The Forest Service is dropping a plan to ignore public comments from certain e-mail servers or on printed post cards.
The agency had said last spring that it intended to bar "duplicative materials" such as mass e-mails, form letters and printed post cards, on grounds that they added little to debate over forest decisions.
But civil liberties groups and activists on both sides of forest issues complained that the move would thwart public access to decision makers and diminish citizens' input on forest policy.
A spokeswoman said Thursday that the Forest Service never intended to shut the public out, but was abandoning the plan as a show of good faith.
"We were concerned that people misconstrued it -- that we didn't care about what they were saying when in fact that's not the reason why we put it there," said spokeswoman Heidi Valetkevitch.
"We were trying ... to make sure that decision-makers (get) as much information in as much detail as possible," she added. "You really can't get that from form letters as well as (you can) through detailed comments."

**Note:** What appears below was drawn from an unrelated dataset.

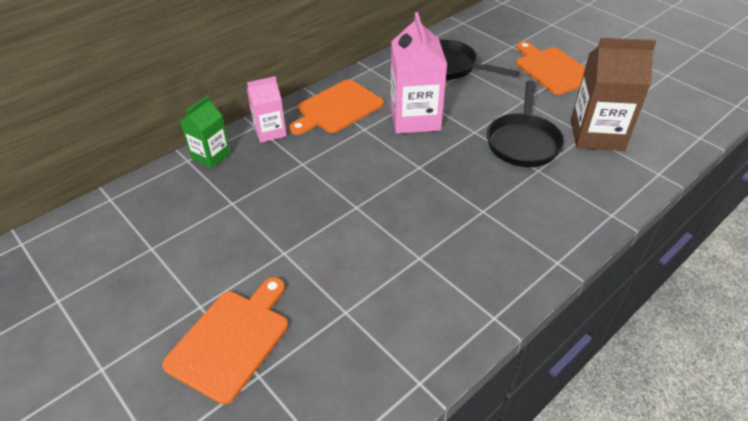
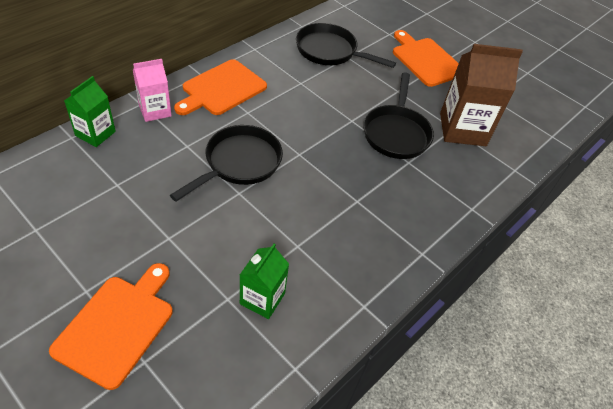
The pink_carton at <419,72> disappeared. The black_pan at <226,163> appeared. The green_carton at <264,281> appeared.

Civil libertarians and others who had opposed the e-mail blockade welcomed the reversal.
"We won!" said Cindy Cohn, legal director for the Electronic Frontier Foundation, a San Francisco-based group that promotes online civil liberties. The foundation had led a coalition of groups, including the American Lung Association, League of Conservation Voters and the National Wildlife Federation, in protest of the plan.

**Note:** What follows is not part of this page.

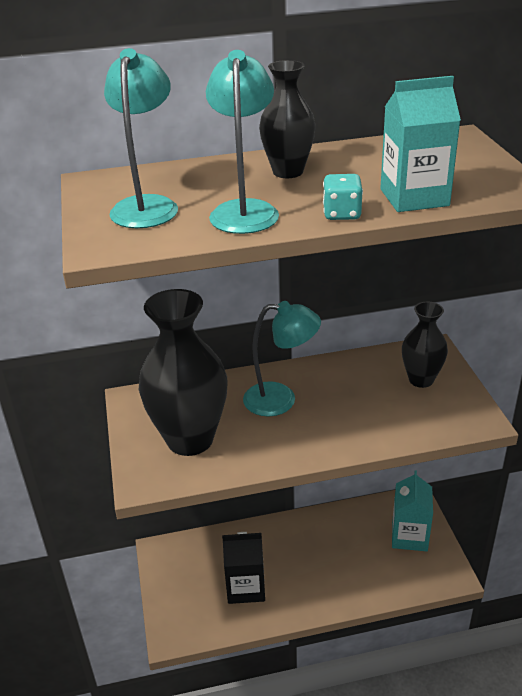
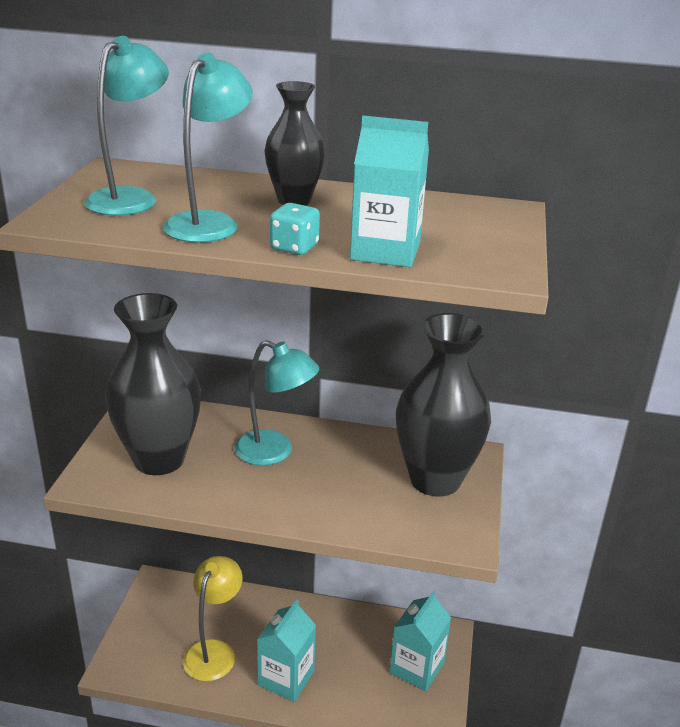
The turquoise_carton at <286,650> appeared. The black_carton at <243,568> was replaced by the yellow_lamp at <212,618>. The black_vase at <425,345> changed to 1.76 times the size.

In a letter to the White House budget office, the groups urged the Bush administration to encourage all government agencies to accept and review all public comments related to government rule-making, regardless of whether they are sent by e-mail or on printed post cards.
Environmental groups and businesses increasingly encourage people who agree with their positions to contact the government through their Web sites. Many also use preprinted letters and cards so the public can easily express opinions to government.